**Exercise instructions:** Return exactly the lines below, starting with the one that has "### Title and description" and going on through the one that has "Closed issue may".

* * * * * * *

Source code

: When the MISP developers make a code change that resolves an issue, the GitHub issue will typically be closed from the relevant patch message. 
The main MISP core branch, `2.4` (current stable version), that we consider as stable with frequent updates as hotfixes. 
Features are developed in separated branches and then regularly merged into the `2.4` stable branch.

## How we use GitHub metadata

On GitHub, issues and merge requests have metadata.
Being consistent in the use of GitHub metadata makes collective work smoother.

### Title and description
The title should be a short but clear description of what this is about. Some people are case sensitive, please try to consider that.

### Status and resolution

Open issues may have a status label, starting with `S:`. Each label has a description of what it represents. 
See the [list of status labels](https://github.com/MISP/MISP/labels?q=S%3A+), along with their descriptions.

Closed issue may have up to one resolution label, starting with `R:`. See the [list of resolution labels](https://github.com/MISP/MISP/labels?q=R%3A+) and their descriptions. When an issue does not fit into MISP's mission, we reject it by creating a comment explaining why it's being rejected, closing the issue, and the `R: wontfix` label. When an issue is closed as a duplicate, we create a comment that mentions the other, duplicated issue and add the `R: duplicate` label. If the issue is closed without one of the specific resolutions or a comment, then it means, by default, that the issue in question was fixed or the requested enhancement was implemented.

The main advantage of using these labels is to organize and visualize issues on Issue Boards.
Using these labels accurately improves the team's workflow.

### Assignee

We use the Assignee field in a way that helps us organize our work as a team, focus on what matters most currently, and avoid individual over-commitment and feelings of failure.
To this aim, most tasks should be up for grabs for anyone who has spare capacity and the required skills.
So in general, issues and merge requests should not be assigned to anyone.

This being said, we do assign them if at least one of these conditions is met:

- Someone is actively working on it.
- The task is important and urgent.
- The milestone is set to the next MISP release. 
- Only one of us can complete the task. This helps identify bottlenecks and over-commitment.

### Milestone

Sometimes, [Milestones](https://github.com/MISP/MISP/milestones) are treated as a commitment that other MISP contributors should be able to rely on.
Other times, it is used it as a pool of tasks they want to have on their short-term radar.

* * * * * * *

**Answer section:**
### Title and description
The title should be a short but clear description of what this is about. Some people are case sensitive, please try to consider that.

### Status and resolution

Open issues may have a status label, starting with `S:`. Each label has a description of what it represents. 
See the [list of status labels](https://github.com/MISP/MISP/labels?q=S%3A+), along with their descriptions.

Closed issue may have up to one resolution label, starting with `R:`. See the [list of resolution labels](https://github.com/MISP/MISP/labels?q=R%3A+) and their descriptions. When an issue does not fit into MISP's mission, we reject it by creating a comment explaining why it's being rejected, closing the issue, and the `R: wontfix` label. When an issue is closed as a duplicate, we create a comment that mentions the other, duplicated issue and add the `R: duplicate` label. If the issue is closed without one of the specific resolutions or a comment, then it means, by default, that the issue in question was fixed or the requested enhancement was implemented.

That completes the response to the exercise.